10月25日、自民党の麻生太郎副総裁は、北海道小樽市での衆院選公認候補を応援する中で、「温暖化のおかげで北海道のコメがうまくなった」という趣旨の演説をキメてみせた。
意図は分かる。「一面的な災難に見える出来事の中にも、プラスの面はある」と言いたかったのだと思う。なんというのか「自分のような視野の広い人間には、ものごとの両面が見えているのだぞ」と、そんな観察をアピールしたわけだ。しかし、言い方がいかにもマズかった。例えとして「北海道のコメ」と「地球温暖化」を並べてみせたおかげで、結果的に、農業関係者による長年の品種改良への努力が小さく見えかねない。

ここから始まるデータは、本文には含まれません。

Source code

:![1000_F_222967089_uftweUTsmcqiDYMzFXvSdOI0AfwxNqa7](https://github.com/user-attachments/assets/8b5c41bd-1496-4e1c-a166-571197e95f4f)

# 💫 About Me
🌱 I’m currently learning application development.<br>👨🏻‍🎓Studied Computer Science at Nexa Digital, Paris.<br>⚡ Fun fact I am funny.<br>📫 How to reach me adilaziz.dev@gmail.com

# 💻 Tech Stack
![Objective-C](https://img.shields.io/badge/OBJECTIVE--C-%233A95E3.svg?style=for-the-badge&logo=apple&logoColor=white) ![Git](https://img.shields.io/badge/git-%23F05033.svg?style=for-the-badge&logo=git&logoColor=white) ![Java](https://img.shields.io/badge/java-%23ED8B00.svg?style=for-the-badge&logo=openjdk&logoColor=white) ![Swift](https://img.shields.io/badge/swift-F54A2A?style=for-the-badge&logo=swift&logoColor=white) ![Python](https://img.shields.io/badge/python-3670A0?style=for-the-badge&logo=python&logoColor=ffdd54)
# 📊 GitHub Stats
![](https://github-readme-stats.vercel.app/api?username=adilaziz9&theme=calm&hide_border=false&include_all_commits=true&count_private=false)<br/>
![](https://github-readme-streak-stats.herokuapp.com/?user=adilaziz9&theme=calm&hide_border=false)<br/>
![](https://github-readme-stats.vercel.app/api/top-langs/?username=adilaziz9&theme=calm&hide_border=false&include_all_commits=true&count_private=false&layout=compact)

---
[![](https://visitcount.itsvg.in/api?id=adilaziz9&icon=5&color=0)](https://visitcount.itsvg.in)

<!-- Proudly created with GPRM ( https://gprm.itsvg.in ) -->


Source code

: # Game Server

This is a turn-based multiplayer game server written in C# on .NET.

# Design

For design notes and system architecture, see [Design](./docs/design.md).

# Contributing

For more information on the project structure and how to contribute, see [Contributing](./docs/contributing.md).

仮に「禍福はあざなえる縄のごとし」といったあたりのことわざを紹介しつつ、起こっている出来事を広い視野で見直すことの大切さを訴えたのであれば、誤解を招くことはなかったはずだ。とはいえ、副総裁の持ち味は、一部に誤解を招きながらも、聴衆の笑いを誘うところにあるわけで、してみると、麻生さんとしては、不謹慎に聞こえるギリギリの線を狙っていかないと役割を果たしたことにならない。